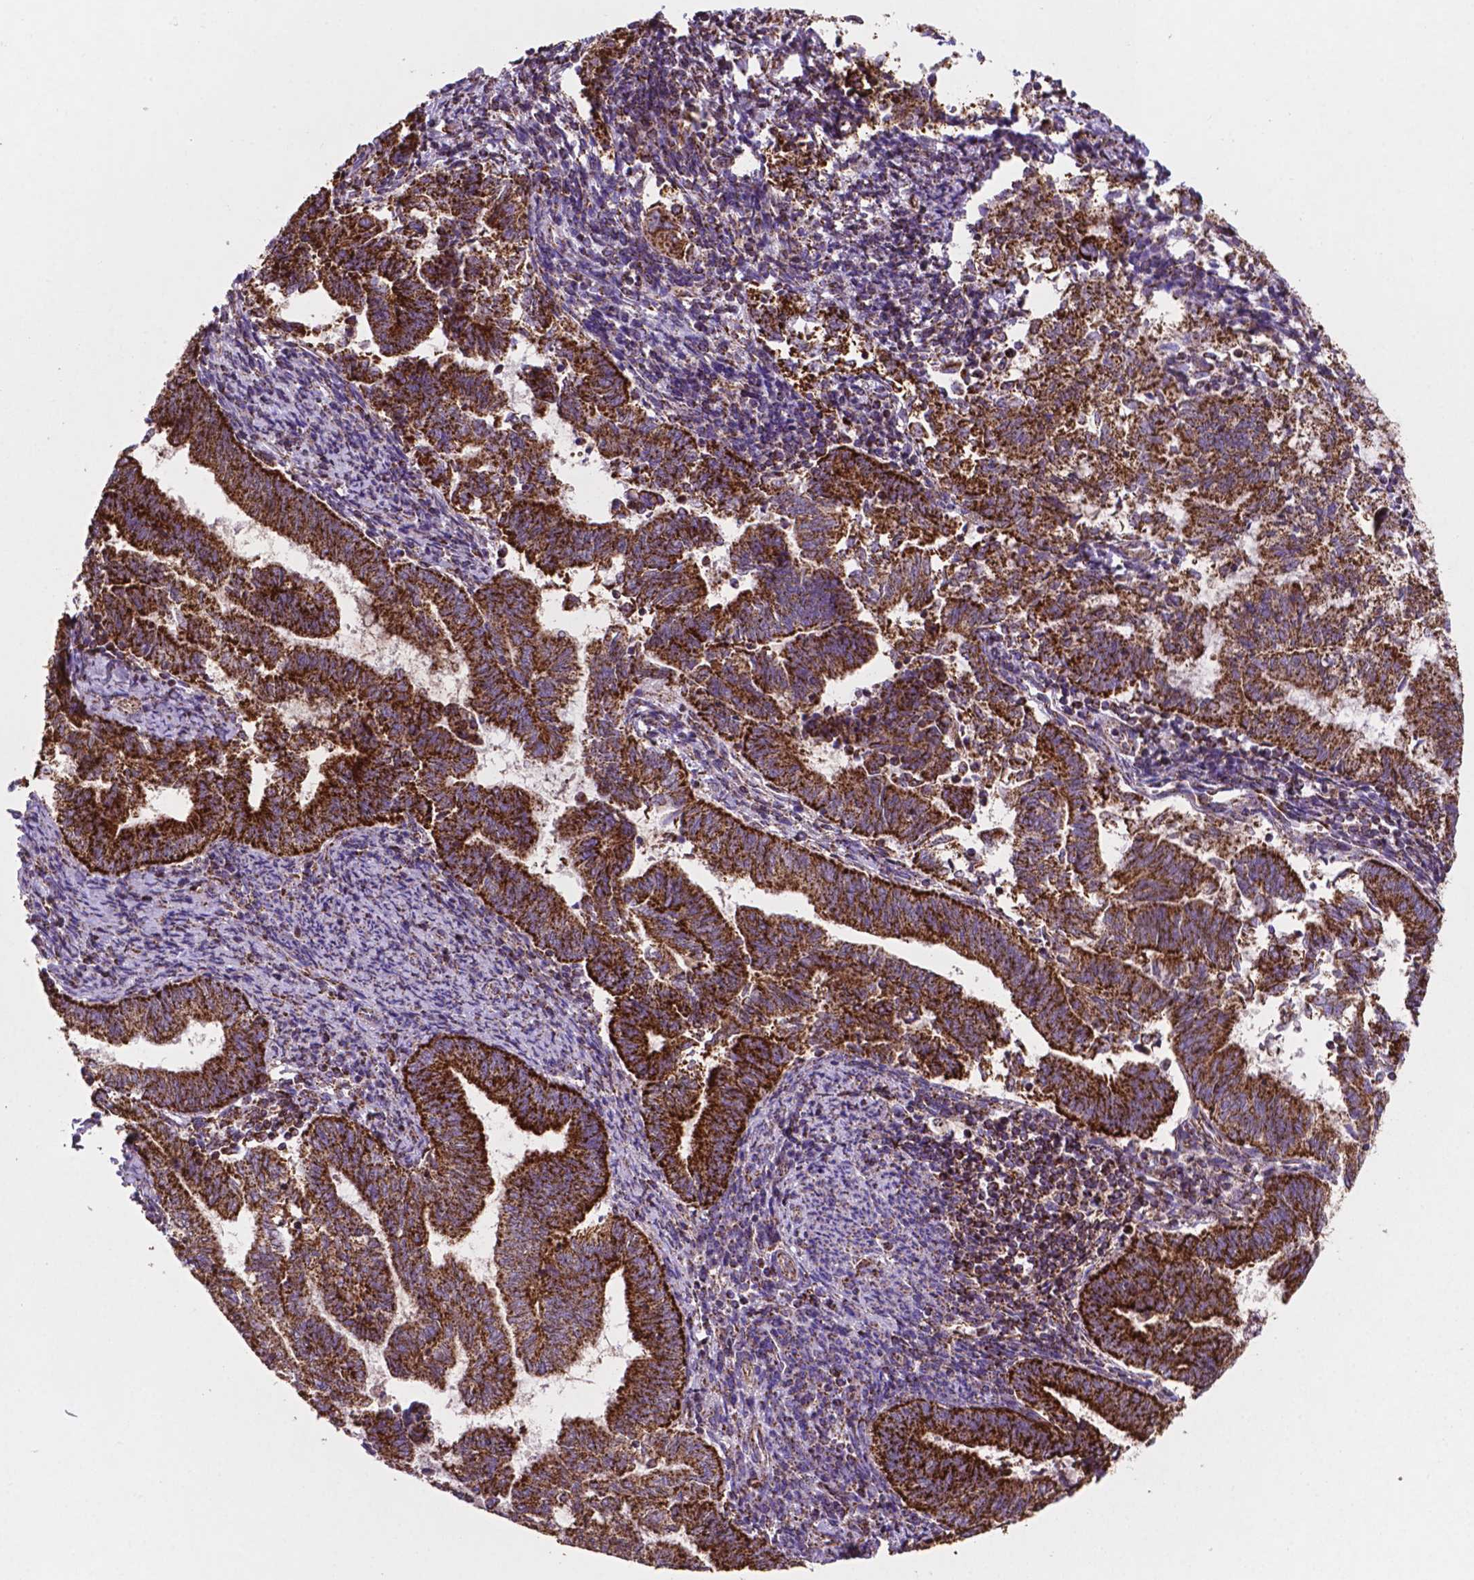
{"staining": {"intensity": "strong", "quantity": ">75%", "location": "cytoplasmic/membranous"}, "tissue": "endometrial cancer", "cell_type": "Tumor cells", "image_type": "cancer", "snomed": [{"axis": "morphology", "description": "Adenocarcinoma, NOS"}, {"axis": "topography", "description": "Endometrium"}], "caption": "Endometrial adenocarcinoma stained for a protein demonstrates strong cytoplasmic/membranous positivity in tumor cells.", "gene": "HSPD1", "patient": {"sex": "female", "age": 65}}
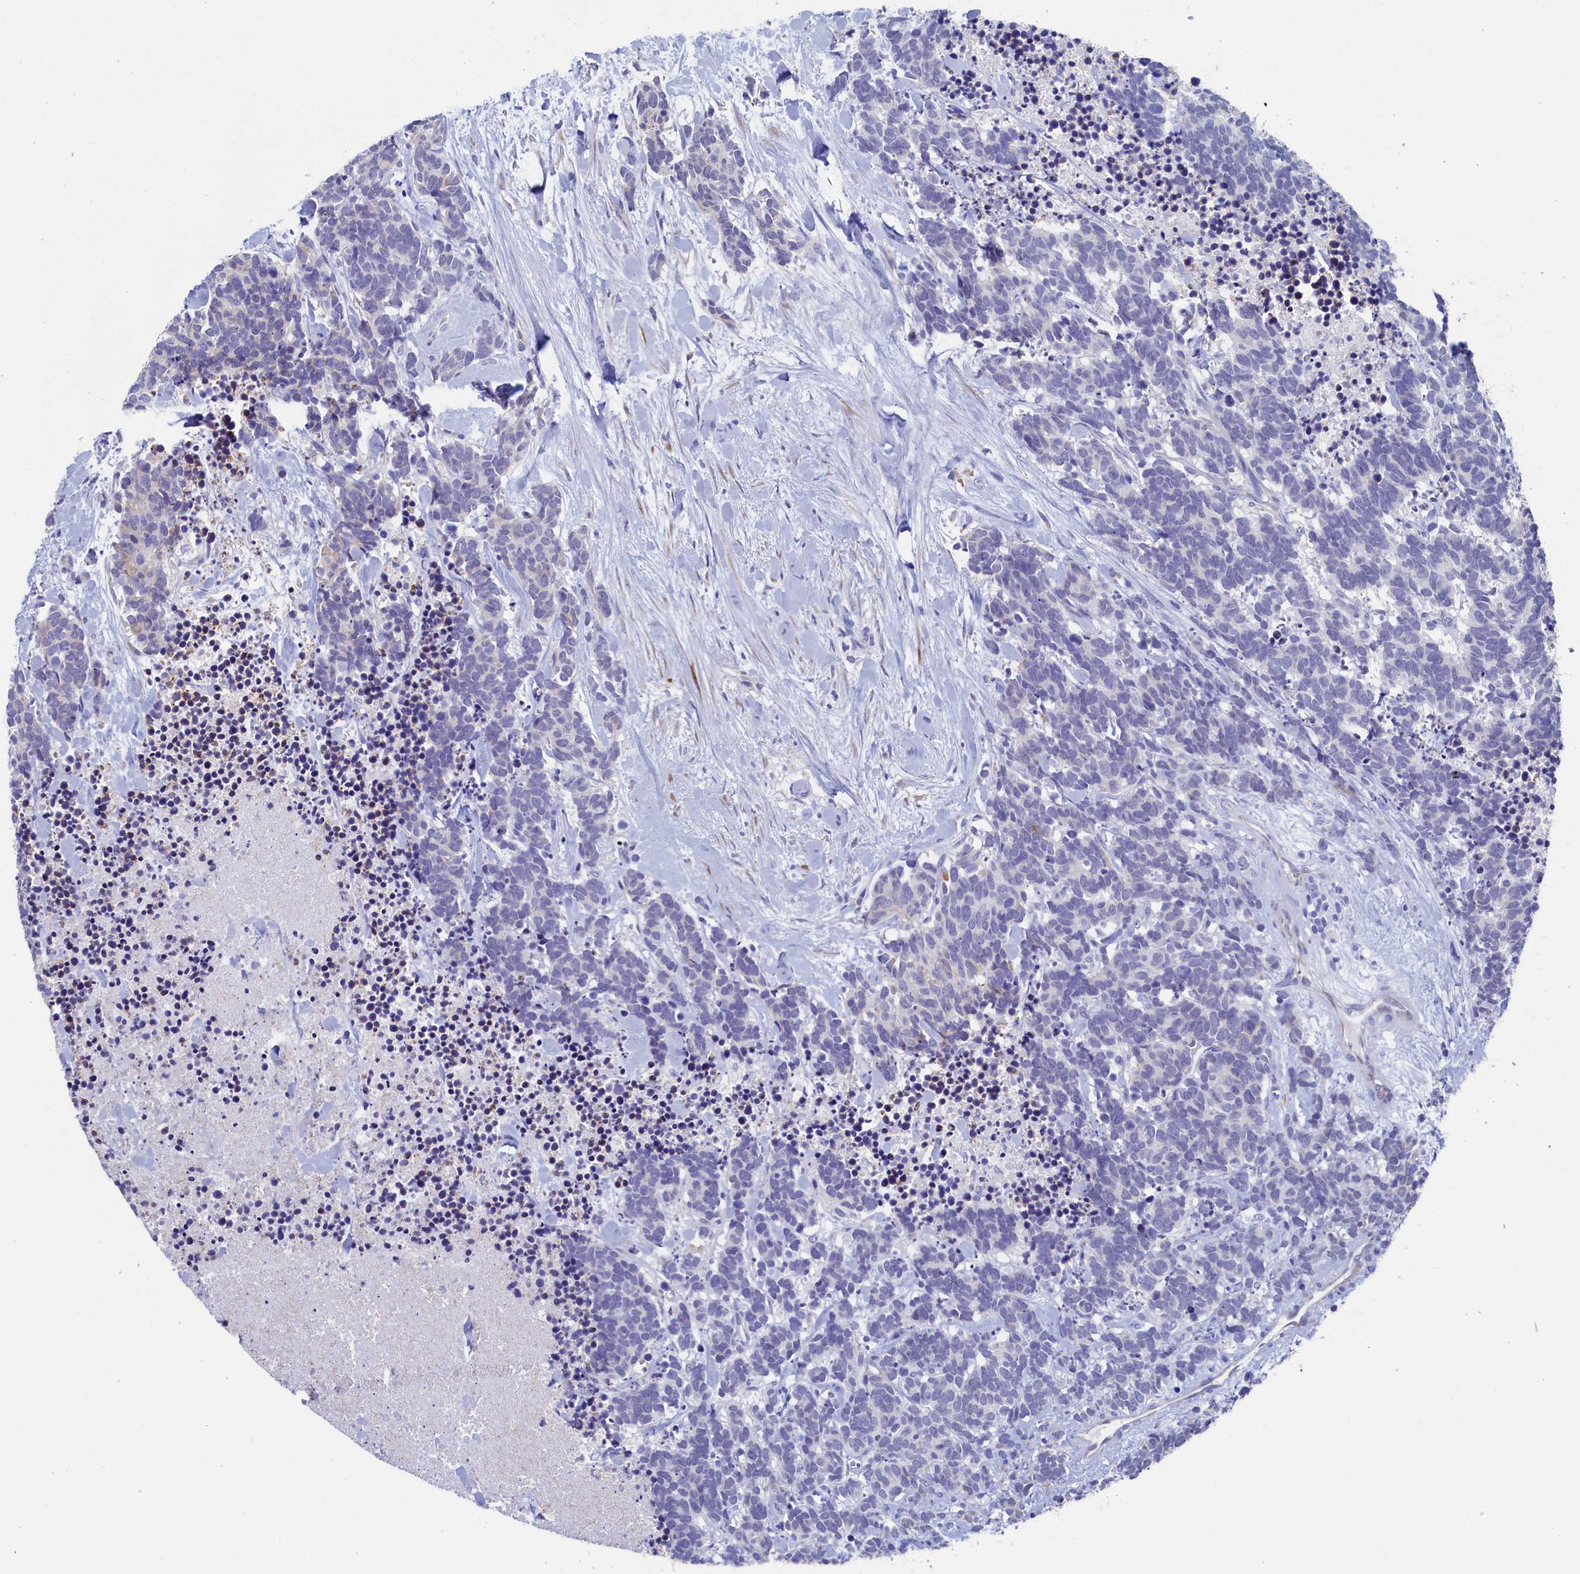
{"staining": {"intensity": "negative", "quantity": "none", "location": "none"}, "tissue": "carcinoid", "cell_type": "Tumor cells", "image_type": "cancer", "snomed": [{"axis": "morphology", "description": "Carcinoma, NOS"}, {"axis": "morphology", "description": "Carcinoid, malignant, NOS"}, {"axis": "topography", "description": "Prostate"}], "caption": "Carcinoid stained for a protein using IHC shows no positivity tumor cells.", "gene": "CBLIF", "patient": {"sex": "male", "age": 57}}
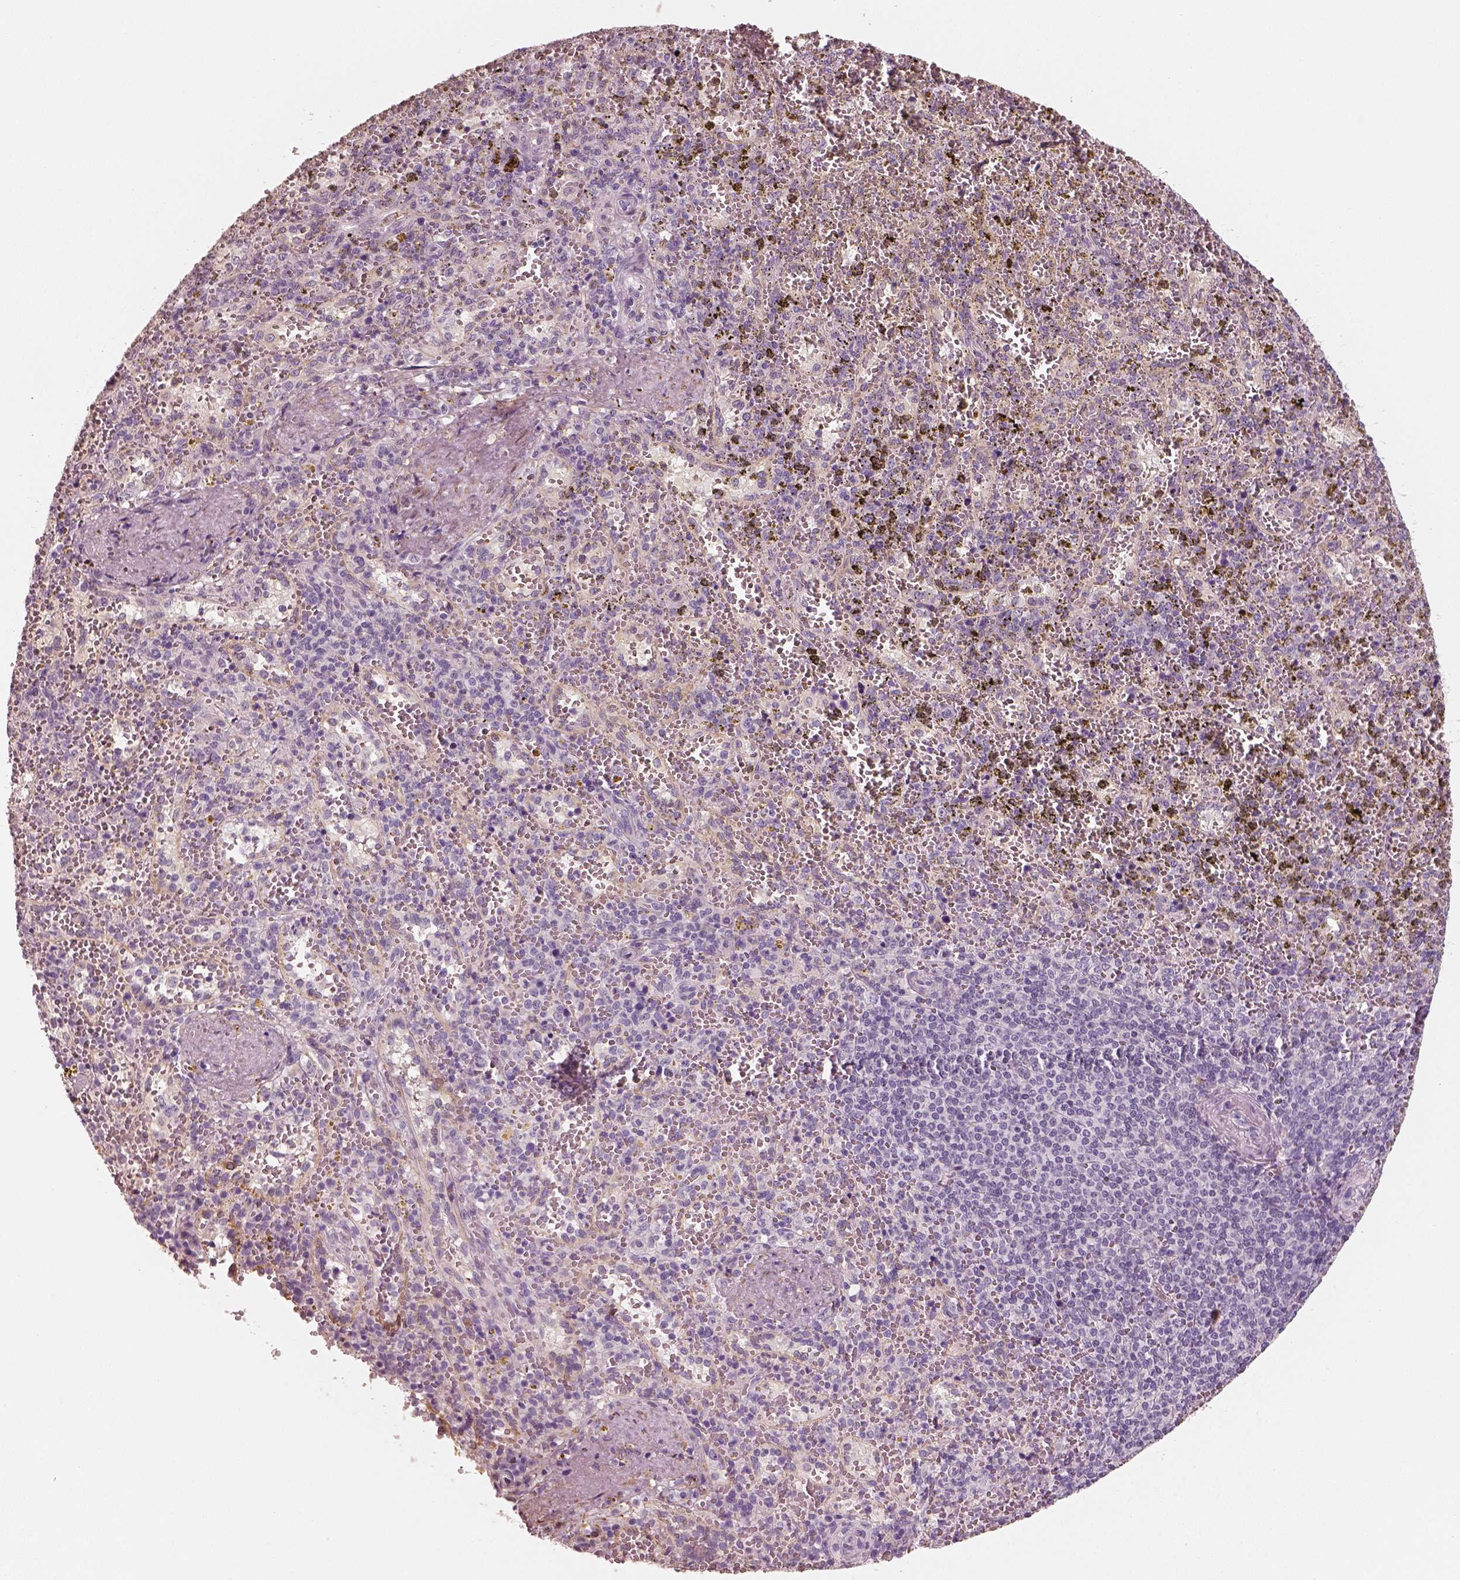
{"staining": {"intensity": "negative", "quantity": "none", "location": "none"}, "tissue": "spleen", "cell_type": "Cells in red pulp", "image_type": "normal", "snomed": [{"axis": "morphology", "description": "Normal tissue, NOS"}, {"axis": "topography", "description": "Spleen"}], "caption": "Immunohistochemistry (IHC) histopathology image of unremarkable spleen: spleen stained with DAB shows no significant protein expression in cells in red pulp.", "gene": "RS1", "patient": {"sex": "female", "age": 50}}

What you should do
Quote the material in full and exactly; do not carry over its pictures.

Exercise solution
{"staining": {"intensity": "strong", "quantity": ">75%", "location": "cytoplasmic/membranous"}, "tissue": "endometrial cancer", "cell_type": "Tumor cells", "image_type": "cancer", "snomed": [{"axis": "morphology", "description": "Adenocarcinoma, NOS"}, {"axis": "topography", "description": "Endometrium"}], "caption": "Endometrial adenocarcinoma stained for a protein demonstrates strong cytoplasmic/membranous positivity in tumor cells.", "gene": "HSPD1", "patient": {"sex": "female", "age": 65}}
{"staining": {"intensity": "negative", "quantity": "none", "location": "none"}, "tissue": "carcinoid", "cell_type": "Tumor cells", "image_type": "cancer", "snomed": [{"axis": "morphology", "description": "Carcinoma, NOS"}, {"axis": "morphology", "description": "Carcinoid, malignant, NOS"}, {"axis": "topography", "description": "Prostate"}], "caption": "Carcinoid stained for a protein using IHC shows no positivity tumor cells.", "gene": "CBLIF", "patient": {"sex": "male", "age": 57}}
{"staining": {"intensity": "negative", "quantity": "none", "location": "none"}, "tissue": "spleen", "cell_type": "Cells in red pulp", "image_type": "normal", "snomed": [{"axis": "morphology", "description": "Normal tissue, NOS"}, {"axis": "topography", "description": "Spleen"}], "caption": "Immunohistochemistry (IHC) histopathology image of unremarkable spleen: spleen stained with DAB shows no significant protein expression in cells in red pulp.", "gene": "RS1", "patient": {"sex": "female", "age": 50}}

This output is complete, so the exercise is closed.